Ce qui s’est passé au match aller
Ce soir-là, le Barça menait pourtant la partie sur le plan du jeu jusqu’à la 44e minute. C’est là que tout a basculé : Pau Cubarsí est expulsé, laissant les siens à dix pour l’heure de jeu restante. Dans la foulée, Julián Álvarez transforme un coup franc consécutif à l’exclusion et ouvre le score. Alexander Sørloth enfonce le clou à la 70e minute pour porter la marque à 0-2.
Le tournant du carton rouge
L’expulsion de Cubarsí reste, encore aujourd’hui, le moment charnière de cette double confrontation. Perdre un défenseur axial à la 44e minute contre une équipe aussi opportuniste que l’Atlético, c’est offrir à Diego Simeone exactement le scénario qu’il affectionne : un money-time à exploiter et un bloc à resserrer. Álvarez n’a pas laissé passer l’occasion, et Sørloth a fait le reste.
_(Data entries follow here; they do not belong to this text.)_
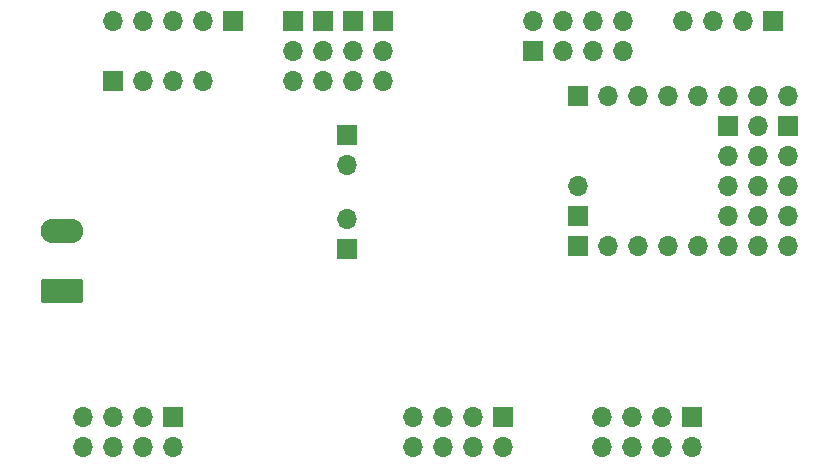
<source format=gbr>
%TF.GenerationSoftware,KiCad,Pcbnew,(5.1.10)-1*%
%TF.CreationDate,2021-11-13T18:31:53+01:00*%
%TF.ProjectId,HeCo,4865436f-2e6b-4696-9361-645f70636258,rev?*%
%TF.SameCoordinates,Original*%
%TF.FileFunction,Soldermask,Bot*%
%TF.FilePolarity,Negative*%
%FSLAX46Y46*%
G04 Gerber Fmt 4.6, Leading zero omitted, Abs format (unit mm)*
G04 Created by KiCad (PCBNEW (5.1.10)-1) date 2021-11-13 18:31:53*
%MOMM*%
%LPD*%
G01*
G04 APERTURE LIST*
%ADD10O,1.700000X1.700000*%
%ADD11R,1.700000X1.700000*%
%ADD12O,3.600000X2.080000*%
G04 APERTURE END LIST*
D10*
%TO.C,J14*%
X110160000Y-101900000D03*
X112700000Y-101900000D03*
X115240000Y-101900000D03*
X117780000Y-101900000D03*
D11*
X120320000Y-101900000D03*
%TD*%
D10*
%TO.C,J10*%
X167310000Y-108250000D03*
X164770000Y-108250000D03*
X162230000Y-108250000D03*
X159690000Y-108250000D03*
X157150000Y-108250000D03*
X154610000Y-108250000D03*
X152070000Y-108250000D03*
D11*
X149530000Y-108250000D03*
%TD*%
D10*
%TO.C,J15*%
X125400000Y-106980000D03*
X125400000Y-104440000D03*
D11*
X125400000Y-101900000D03*
%TD*%
D10*
%TO.C,J5*%
X107620000Y-137968000D03*
X107620000Y-135428000D03*
X110160000Y-137968000D03*
X110160000Y-135428000D03*
X112700000Y-137968000D03*
X112700000Y-135428000D03*
X115240000Y-137968000D03*
D11*
X115240000Y-135428000D03*
%TD*%
D10*
%TO.C,J13*%
X153340000Y-101900000D03*
X153340000Y-104440000D03*
X150800000Y-101900000D03*
X150800000Y-104440000D03*
X148260000Y-101900000D03*
X148260000Y-104440000D03*
X145720000Y-101900000D03*
D11*
X145720000Y-104440000D03*
%TD*%
D10*
%TO.C,J6*%
X149530000Y-115870000D03*
D11*
X149530000Y-118410000D03*
%TD*%
D12*
%TO.C,J11*%
X105842000Y-119680000D03*
G36*
G01*
X107392003Y-125800000D02*
X104291997Y-125800000D01*
G75*
G02*
X104042000Y-125550003I0J249997D01*
G01*
X104042000Y-123969997D01*
G75*
G02*
X104291997Y-123720000I249997J0D01*
G01*
X107392003Y-123720000D01*
G75*
G02*
X107642000Y-123969997I0J-249997D01*
G01*
X107642000Y-125550003D01*
G75*
G02*
X107392003Y-125800000I-249997J0D01*
G01*
G37*
%TD*%
D10*
%TO.C,J12*%
X158420000Y-101900000D03*
X160960000Y-101900000D03*
X163500000Y-101900000D03*
D11*
X166040000Y-101900000D03*
%TD*%
D10*
%TO.C,J9*%
X167310000Y-120950000D03*
X164770000Y-120950000D03*
X162230000Y-120950000D03*
X159690000Y-120950000D03*
X157150000Y-120950000D03*
X154610000Y-120950000D03*
X152070000Y-120950000D03*
D11*
X149530000Y-120950000D03*
%TD*%
D10*
%TO.C,J8*%
X167310000Y-118410000D03*
X167310000Y-115870000D03*
X167310000Y-113330000D03*
D11*
X167310000Y-110790000D03*
%TD*%
D10*
%TO.C,J7*%
X164770000Y-118410000D03*
X162230000Y-118410000D03*
X164770000Y-115870000D03*
X162230000Y-115870000D03*
X164770000Y-113330000D03*
X162230000Y-113330000D03*
X164770000Y-110790000D03*
D11*
X162230000Y-110790000D03*
%TD*%
D10*
%TO.C,J4*%
X129972000Y-114140000D03*
D11*
X129972000Y-111600000D03*
%TD*%
D10*
%TO.C,J20*%
X135560000Y-137968000D03*
X135560000Y-135428000D03*
X138100000Y-137968000D03*
X138100000Y-135428000D03*
X140640000Y-137968000D03*
X140640000Y-135428000D03*
X143180000Y-137968000D03*
D11*
X143180000Y-135428000D03*
%TD*%
D10*
%TO.C,J19*%
X151562000Y-137968000D03*
X151562000Y-135428000D03*
X154102000Y-137968000D03*
X154102000Y-135428000D03*
X156642000Y-137968000D03*
X156642000Y-135428000D03*
X159182000Y-137968000D03*
D11*
X159182000Y-135428000D03*
%TD*%
D10*
%TO.C,J18*%
X133020000Y-106980000D03*
X133020000Y-104440000D03*
D11*
X133020000Y-101900000D03*
%TD*%
D10*
%TO.C,J17*%
X130480000Y-106980000D03*
X130480000Y-104440000D03*
D11*
X130480000Y-101900000D03*
%TD*%
D10*
%TO.C,J16*%
X127940000Y-106980000D03*
X127940000Y-104440000D03*
D11*
X127940000Y-101900000D03*
%TD*%
D10*
%TO.C,J1*%
X117780000Y-106980000D03*
X115240000Y-106980000D03*
X112700000Y-106980000D03*
D11*
X110160000Y-106980000D03*
%TD*%
D10*
%TO.C,J2*%
X129972000Y-118660000D03*
D11*
X129972000Y-121200000D03*
%TD*%
M02*

</source>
Le match retour : une remontada avortée
Une semaine plus tard, le 14 avril, le Barça a répondu présent au Metropolitano. Lamine Yamal ouvre le score dès la 4e minute, puis c’est Ferran Torres qui égalise sur l’ensemble des deux matches à la 24e minute. Mais Ademola Lookman a douché les espoirs catalans à la 31e minute, redonnant l’avantage à l’Atlético sur l’ensemble des deux rencontres. Le Barça a poussé jusqu’au bout, y compris à dix après l’expulsion d’Eric García à la 80e minute. Score final du retour : 1-2 pour Barcelone, mais 3-2 sur l’ensemble des deux matches en faveur de l’Atlético, qui file en demi-finale.
Ce que ça dit de la saison du Barça
Éliminé par l’Atlético, qui s’inclinera ensuite face à Arsenal en demi-finale, le Barça referme donc son exercice européen sur un goût d’inachevé. Deux cartons rouges à des moments clés, une équipe pourtant séduisante et rajeunie autour de Yamal, mais incapable de gérer les temps forts adverses sur les grands rendez-vous : voilà le résumé d’une campagne européenne qui promettait davantage.